Search code examples
pythonpandasnlpnltkedit-distance

edit_distance with 'findall' in pandas


I have a list of tokens and need to find them in a text. I'm using pandas to store my text. However, I noticed that sometimes the tokens I am looking for are misspelled and thus I am thinking about adding the Levenshtein distance to pick those misspelled tokens. At the moment, I implemented a very simple approach:

df_texts['Text'].str.findall('|'.join(list_of_tokens))

That works perfectly find. My question is how to add edit_distance to account for misspelled tokens? NLTK packages offers a nice function to compute edit distance:

from nltk.metrics import edit_distance

>> edit_distance('trazodone', 'trazadon')
>> 2

In the above example, trazodone is the correct token, while trazadon is misspelled one and should be retrieved from my text.

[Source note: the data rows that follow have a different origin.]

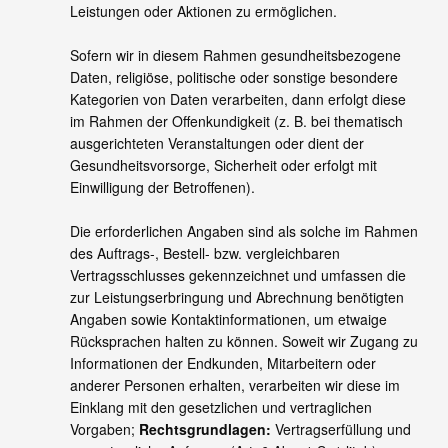
Leistungen oder Aktionen zu ermöglichen.
Sofern wir in diesem Rahmen gesundheitsbezogene
Daten, religiöse, politische oder sonstige besondere
Kategorien von Daten verarbeiten, dann erfolgt diese
im Rahmen der Offenkundigkeit (z. B. bei thematisch
ausgerichteten Veranstaltungen oder dient der
Gesundheitsvorsorge, Sicherheit oder erfolgt mit
Einwilligung der Betroffenen).
Die erforderlichen Angaben sind als solche im Rahmen
des Auftrags-, Bestell- bzw. vergleichbaren
Vertragsschlusses gekennzeichnet und umfassen die
zur Leistungserbringung und Abrechnung benötigten
Angaben sowie Kontaktinformationen, um etwaige
Rücksprachen halten zu können. Soweit wir Zugang zu
Informationen der Endkunden, Mitarbeitern oder
anderer Personen erhalten, verarbeiten wir diese im
Einklang mit den gesetzlichen und vertraglichen
Vorgaben;
Rechtsgrundlagen:
Vertragserfüllung und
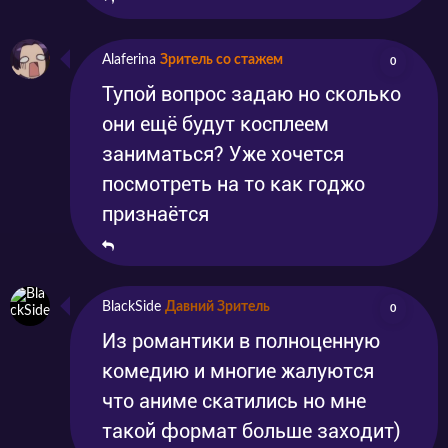
Alaferina
Зритель со стажем
0
Тупой вопрос задаю но сколько
они ещё будут косплеем
заниматься? Уже хочется
посмотреть на то как годжо
признаётся
BlackSide
Давний Зритель
0
Из романтики в полноценную
комедию и многие жалуются
что аниме скатились но мне
такой формат больше заходит)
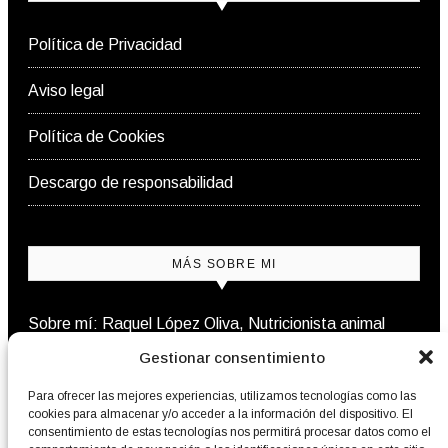
Política de Privacidad
Aviso legal
Política de Cookies
Descargo de responsabilidad
MÁS SOBRE MI
Sobre mí: Raquel López Oliva, Nutricionista animal
Gestionar consentimiento
Contacto
Para ofrecer las mejores experiencias, utilizamos tecnologías como las
cookies para almacenar y/o acceder a la información del dispositivo. El
consentimiento de estas tecnologías nos permitirá procesar datos como el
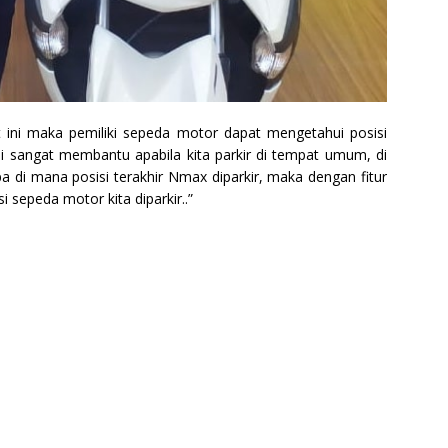
ct ini maka pemiliki sepeda motor dapat mengetahui posisi
r ini sangat membantu apabila kita parkir di tempat umum, di
pa di mana posisi terakhir Nmax diparkir, maka dengan fitur
 sepeda motor kita diparkir..”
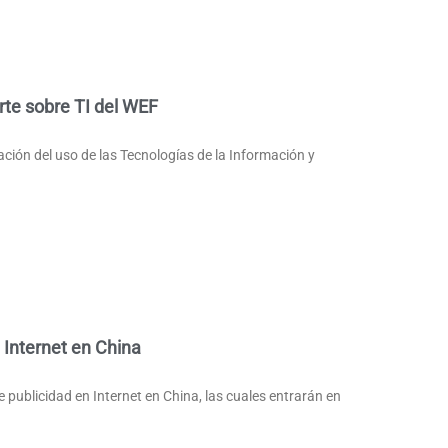
rte sobre TI del WEF
icación del uso de las Tecnologías de la Información y
 Internet en China
publicidad en Internet en China, las cuales entrarán en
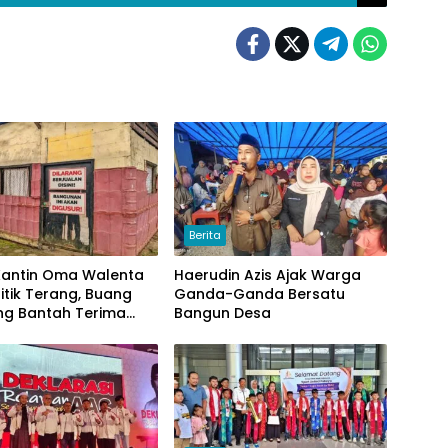
Berita
 Kantin Oma Walenta
Haerudin Azis Ajak Warga
itik Terang, Buang
Ganda-Ganda Bersatu
g Bantah Terima
Bangun Desa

In theory, I can check every single word in my texts and measure the edit distance to decided on whether they are similar or not, but it would be very inefficient. Any pythonian ideas?


Solution

  • I would start by using a "spell check" function to get a list of all words in the corpus which are not spelled correctly. This will cut down the data set massively. Then you can brute-force the misspelled words using edit_distance against all the search tokens whose length is similar enough (say, within one or two characters of the same length).

    You can pre-compute a dict of the search tokens keyed by their length, so when you find a misspelled word like "portible" you can check its edit distance from all your search tokens having 7, 8, or 9 characters.